A provider in Auxot is any backend capable of running AI inference. Rather than treating local GPUs, CLI coding agents, and cloud APIs as fundamentally different systems, Auxot abstracts them behind a unified provider interface. Every provider registers with the router, reports its available models, and receives inference requests through the same protocol.
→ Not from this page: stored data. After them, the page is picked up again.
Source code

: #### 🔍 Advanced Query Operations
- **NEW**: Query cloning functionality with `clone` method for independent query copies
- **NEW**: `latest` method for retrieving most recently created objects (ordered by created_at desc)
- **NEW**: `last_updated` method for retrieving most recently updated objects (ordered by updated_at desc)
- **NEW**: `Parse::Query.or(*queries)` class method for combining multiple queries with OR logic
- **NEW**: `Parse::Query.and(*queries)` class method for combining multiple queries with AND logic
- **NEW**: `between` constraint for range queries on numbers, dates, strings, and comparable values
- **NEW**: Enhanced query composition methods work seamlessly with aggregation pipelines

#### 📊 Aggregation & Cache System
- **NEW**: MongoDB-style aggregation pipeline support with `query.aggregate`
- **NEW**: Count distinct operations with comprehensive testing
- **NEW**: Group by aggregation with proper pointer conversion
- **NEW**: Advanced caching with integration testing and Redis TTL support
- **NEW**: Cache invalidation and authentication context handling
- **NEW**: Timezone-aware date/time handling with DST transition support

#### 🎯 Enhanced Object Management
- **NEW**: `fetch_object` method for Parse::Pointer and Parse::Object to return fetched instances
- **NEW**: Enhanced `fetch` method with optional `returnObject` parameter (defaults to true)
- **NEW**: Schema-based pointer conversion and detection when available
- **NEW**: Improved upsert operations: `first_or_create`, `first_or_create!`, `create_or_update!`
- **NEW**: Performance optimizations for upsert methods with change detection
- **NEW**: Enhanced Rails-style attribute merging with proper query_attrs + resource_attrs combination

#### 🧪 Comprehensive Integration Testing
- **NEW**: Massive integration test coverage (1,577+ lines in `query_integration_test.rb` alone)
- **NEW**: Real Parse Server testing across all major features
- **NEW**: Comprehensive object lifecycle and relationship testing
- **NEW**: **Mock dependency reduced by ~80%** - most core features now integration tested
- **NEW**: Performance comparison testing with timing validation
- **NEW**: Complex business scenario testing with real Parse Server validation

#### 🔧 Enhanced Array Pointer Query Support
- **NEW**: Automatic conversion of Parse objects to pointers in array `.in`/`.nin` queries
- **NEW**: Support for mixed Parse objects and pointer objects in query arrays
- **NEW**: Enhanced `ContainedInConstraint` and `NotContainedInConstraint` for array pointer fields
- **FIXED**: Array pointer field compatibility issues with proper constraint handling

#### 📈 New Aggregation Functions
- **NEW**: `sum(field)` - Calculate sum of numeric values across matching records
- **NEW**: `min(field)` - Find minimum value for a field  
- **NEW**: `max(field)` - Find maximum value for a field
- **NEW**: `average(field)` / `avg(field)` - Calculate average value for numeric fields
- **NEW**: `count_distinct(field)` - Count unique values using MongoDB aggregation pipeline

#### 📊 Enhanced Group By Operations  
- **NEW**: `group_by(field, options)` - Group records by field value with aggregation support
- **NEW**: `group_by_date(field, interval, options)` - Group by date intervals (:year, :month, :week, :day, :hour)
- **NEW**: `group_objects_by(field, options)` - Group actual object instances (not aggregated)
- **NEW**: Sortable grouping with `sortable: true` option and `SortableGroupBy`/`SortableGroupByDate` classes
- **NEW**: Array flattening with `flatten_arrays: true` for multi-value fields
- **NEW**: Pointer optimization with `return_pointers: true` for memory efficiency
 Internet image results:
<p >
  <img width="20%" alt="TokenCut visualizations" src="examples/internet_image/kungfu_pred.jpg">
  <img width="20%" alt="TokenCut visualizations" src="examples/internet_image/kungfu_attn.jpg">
There are three provider types:
| Type | Backend | Use Case |
|---|---|---|
| GPU | llama.cpp serving GGUF models | Low-latency, zero-cost-per-token local inference |
| CLI | Claude Code | Coding agents with tool use and agentic workflows |
| Cloud | OpenAI, Anthropic APIs | High availability, broadest model selection |
Auto-Routing Priority
When a request arrives and the caller specifies model: "auto" (or a model available on multiple provider types), Auxot routes using a priority cascade:
-
GPU workers — checked first. If a GPU worker is online, healthy, and serves the requested model (or a compatible one), the request goes there. This is the cheapest option since you own the hardware.
-
CLI workers — checked second. Claude Code offers strong reasoning and tool use. CLI workers are typically provisioned on fixed-cost compute (EC2, ECS), so per-token cost is zero after infrastructure.
-
Cloud APIs — used as the final fallback. Always available (assuming valid API keys), but incur per-token charges.
This priority order minimizes cost automatically. You can override it per-agent or per-request by specifying an explicit model or provider ID.
Provider Lifecycle
Registration
Providers register with the router on startup. GPU and CLI workers call a registration endpoint with their capabilities (supported models, available VRAM, concurrency limits). Cloud providers are configured through the admin agent or API with an API key.
Health Monitoring
Every provider type is monitored:
- GPU/CLI workers send heartbeats at a configurable interval (default: every 30 seconds). If a worker misses heartbeats for longer than the dead threshold (default: 90 seconds), it’s marked offline and removed from the routing pool.
- Cloud APIs are assumed available. Auxot tracks error rates and latency; if a cloud provider returns repeated 5xx errors, it’s temporarily deprioritized.
Failover
If a selected provider fails mid-request (worker crashes, cloud API returns an error), Auxot automatically retries on the next available provider in the priority chain. The caller sees a seamless response — the failover is invisible.
Deregistration
Workers deregister gracefully on shutdown. If a worker disappears without deregistering (crash, network loss), the heartbeat timeout handles cleanup automatically.
Viewing Providers
Go to Settings → Providers to see status, heartbeat timestamps, and routing configuration for all connected providers.
Or ask the admin agent:
Show me all providers and their status.